Phipps gives an example, “Let’s say a child has a urinary catheter. They can potentially develop a urinary catheter infection. Literature shows that if you address all bundle elements, at least 90 percent of the time, the child will have a higher chance of not getting that HAC. If I forgot any one of the bundle elements, the system creates a red dot in the chart, indicating the patient has a probability of developing a catheter-associated urinary tract infection and these things need to be addressed.”
HACs in the Sack a HAC system, thus far, include unplanned extubation, ventilator associated events, falls, pressure injuries and catheter-associated urinary tract infections. Two additional HACs – central line blood stream infections and peripheral intravenous infiltration and extravasation – will be added later in 2019.
Complementary to the use of artificial intelligence is the Kamishibai card (K-card) process. K-cards allow for just in-time coaching, real-time solutions and spot-checking of bundle elements. Phipps says K-cards aim to increase bundle compliance by “keeping the bundle elements top of mind and reviewed at department-level safety huddles.”
DEPARTMENT SAFETY HUDDLES
Ensuring information flows from front-line staff to senior level executives and feedback flows back down, encouraging prompt communication, effective “loop closure” and greater safety awareness
“By implementing the safety huddles, we can confirm at our daily safety briefs (held 365 days a year) that our senior level executives have the right information to make operational decisions and ensure quick resolution for staff and patient safety issues,” Phipps says.
In addition, safety moments continue to be held at the beginning of every meeting that has a formalized agenda.
“You could be in the finance meeting for the Board of Directors and it starts with a safety moment,” says Phipps. “It’s just a constant reminder that safety is top of mind and our number one priority.”
THRIVE
(Transforming Health care-related stress through Relational, Intentional and Versatile Empowerment) A three-tiered resiliency program offering support to empower staff and decrease burnout
The statistics are startling: an estimated 300 to 400 physicians die by suicide in the U.S. each year, and 35 percent of hospital nurses have reported a high degree of emotional exhaustion.
Children’s THRIVE program is both proactive, offering self care activities; knowledge of health care-related stress and team building; and reactive, providing three tiers of assistance to meet the needs of those seeking support.
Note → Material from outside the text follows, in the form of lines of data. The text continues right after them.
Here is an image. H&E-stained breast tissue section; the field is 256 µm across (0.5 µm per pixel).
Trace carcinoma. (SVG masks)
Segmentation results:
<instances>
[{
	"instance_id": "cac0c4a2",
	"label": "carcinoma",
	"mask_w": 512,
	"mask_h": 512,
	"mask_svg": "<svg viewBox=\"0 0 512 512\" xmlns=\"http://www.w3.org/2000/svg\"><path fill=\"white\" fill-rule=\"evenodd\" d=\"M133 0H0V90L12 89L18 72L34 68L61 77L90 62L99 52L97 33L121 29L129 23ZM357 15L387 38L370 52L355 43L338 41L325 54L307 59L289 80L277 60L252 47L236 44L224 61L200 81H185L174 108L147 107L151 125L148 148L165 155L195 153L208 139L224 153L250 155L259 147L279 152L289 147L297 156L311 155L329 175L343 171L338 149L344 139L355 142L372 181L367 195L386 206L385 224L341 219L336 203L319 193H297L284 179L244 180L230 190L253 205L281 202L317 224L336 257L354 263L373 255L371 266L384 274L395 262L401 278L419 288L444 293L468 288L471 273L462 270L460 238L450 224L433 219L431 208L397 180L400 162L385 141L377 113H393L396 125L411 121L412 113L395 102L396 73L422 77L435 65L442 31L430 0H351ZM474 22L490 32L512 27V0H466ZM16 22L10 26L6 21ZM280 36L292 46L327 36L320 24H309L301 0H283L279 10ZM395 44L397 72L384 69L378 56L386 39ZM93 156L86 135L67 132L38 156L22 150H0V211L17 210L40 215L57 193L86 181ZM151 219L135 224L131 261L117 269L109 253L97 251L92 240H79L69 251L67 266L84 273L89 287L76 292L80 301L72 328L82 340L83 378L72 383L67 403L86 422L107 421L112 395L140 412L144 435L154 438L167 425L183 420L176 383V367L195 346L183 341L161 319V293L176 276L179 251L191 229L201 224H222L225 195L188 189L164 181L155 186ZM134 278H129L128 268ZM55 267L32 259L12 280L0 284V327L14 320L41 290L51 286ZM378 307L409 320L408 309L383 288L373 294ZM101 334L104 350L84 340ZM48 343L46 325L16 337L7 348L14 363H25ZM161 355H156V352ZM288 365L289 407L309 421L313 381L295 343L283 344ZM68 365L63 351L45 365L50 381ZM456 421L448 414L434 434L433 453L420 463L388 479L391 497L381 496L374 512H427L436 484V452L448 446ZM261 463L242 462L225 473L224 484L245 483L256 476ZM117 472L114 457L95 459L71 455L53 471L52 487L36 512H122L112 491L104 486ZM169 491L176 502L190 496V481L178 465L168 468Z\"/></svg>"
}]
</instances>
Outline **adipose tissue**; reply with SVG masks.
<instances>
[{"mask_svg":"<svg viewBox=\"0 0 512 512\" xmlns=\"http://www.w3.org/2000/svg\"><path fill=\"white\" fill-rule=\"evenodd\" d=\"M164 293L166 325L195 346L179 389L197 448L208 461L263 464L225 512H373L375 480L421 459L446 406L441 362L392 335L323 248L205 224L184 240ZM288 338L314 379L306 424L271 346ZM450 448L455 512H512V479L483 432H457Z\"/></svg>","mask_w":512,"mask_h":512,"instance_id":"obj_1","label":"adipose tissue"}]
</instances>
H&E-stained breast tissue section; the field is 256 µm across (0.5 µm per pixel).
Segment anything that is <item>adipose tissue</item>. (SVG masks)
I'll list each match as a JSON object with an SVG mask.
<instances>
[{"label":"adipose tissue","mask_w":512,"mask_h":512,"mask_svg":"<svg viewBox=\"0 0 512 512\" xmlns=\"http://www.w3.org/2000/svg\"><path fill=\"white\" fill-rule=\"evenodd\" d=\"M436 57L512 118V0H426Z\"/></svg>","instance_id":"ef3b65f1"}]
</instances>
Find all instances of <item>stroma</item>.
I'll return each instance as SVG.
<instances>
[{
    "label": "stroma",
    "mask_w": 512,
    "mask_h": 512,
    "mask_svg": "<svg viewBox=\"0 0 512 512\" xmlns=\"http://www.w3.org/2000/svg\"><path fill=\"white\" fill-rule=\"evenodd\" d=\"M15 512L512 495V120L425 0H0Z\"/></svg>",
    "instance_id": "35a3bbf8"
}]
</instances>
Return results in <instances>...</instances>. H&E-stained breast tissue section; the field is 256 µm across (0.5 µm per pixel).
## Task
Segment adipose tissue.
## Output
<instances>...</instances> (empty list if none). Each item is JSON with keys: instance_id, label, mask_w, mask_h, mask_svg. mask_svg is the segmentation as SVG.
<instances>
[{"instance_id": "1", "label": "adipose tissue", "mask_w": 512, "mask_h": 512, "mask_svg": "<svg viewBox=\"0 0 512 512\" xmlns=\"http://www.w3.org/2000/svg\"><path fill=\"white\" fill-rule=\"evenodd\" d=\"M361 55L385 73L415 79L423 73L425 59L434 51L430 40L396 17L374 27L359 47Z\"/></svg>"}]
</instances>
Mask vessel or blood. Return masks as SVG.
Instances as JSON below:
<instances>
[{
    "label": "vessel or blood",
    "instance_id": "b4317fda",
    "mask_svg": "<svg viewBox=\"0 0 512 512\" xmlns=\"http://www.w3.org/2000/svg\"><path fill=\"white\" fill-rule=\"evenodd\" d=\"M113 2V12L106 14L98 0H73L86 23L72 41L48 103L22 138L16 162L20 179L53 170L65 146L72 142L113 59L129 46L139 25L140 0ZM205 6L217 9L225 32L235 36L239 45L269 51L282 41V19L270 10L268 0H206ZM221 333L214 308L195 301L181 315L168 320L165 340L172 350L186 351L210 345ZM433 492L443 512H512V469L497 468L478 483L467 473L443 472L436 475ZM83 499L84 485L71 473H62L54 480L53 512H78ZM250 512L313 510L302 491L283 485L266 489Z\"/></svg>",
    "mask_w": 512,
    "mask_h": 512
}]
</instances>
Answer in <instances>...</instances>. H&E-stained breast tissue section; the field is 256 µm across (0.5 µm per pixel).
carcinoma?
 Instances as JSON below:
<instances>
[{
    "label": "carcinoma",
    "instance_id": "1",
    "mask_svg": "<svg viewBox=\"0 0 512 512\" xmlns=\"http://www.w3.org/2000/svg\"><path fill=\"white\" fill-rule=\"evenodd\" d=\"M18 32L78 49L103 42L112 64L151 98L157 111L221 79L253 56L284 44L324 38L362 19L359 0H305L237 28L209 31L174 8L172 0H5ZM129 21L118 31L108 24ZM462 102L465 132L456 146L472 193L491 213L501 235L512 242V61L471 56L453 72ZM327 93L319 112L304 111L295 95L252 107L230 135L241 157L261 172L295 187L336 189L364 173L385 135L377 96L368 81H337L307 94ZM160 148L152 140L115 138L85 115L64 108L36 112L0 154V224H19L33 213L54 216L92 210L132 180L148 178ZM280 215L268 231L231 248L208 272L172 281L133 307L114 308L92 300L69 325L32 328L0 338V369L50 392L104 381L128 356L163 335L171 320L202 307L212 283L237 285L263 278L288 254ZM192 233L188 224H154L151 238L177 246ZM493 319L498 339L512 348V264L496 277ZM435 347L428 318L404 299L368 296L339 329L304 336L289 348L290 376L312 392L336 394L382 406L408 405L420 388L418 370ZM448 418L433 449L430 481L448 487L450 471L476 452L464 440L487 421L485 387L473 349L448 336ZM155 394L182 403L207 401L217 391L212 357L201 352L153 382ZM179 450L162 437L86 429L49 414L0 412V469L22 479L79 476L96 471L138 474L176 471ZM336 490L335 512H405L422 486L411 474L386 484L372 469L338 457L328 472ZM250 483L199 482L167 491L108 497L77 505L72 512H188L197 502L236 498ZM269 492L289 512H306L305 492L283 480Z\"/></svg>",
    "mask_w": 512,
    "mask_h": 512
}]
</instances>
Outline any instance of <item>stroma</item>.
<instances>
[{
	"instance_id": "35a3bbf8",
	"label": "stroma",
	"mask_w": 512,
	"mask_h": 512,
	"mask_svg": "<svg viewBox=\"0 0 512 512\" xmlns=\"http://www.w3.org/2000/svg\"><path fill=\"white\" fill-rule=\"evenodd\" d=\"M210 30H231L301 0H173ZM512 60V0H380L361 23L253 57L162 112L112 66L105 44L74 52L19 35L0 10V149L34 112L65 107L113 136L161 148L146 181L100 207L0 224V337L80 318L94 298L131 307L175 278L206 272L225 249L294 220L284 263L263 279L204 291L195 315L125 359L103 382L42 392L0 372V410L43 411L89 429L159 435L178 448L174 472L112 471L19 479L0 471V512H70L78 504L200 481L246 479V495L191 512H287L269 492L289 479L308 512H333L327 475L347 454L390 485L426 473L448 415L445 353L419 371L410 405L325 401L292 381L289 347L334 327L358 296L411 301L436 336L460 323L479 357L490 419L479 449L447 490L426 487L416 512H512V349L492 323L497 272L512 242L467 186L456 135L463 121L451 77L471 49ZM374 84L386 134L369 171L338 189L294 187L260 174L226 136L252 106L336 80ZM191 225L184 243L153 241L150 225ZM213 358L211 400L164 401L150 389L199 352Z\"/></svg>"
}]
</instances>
“THRIVE is offering emotional support at all levels,” Phipps says. “We have trained 29 employees to provide real-time emotional first-aid and follow-up with employees encountering secondary traumatic stress. We will continue to build the program and train even more employees so our providers and staff continue to feel supported.”
All of the innovations – these initiatives and more – trace back to a belief that every child deserves to be surrounded by safety and contribute to Children’s ultimate goal of becoming a high-reliability organization (HRO). Preeminent HRO experts Karl Weick and Kathleen Sutcliffe define an HRO as an organization with systems in place that are exceptionally consistent in accomplishing its goals and avoiding potentially catastrophic errors.”
“To be a high-reliability organization, it requires a culture change, and it’s something that can’t be done overnight,” Phipps explains. “There isn’t a checklist of things to implement. It requires a complete way of thinking.”
And it can’t be done without total commitment. In effect, Major Phipps says ensuring the highest levels of safety and quality requires the creation of an army: “It can’t be one person. It can’t be one department. It has to be felt throughout the organization – just a relentless drumbeat.”
While Major Phipps is serving in the military, Alan Tingley, M.D., has stepped in as Children’s interim vice president of Quality & Patient Safety.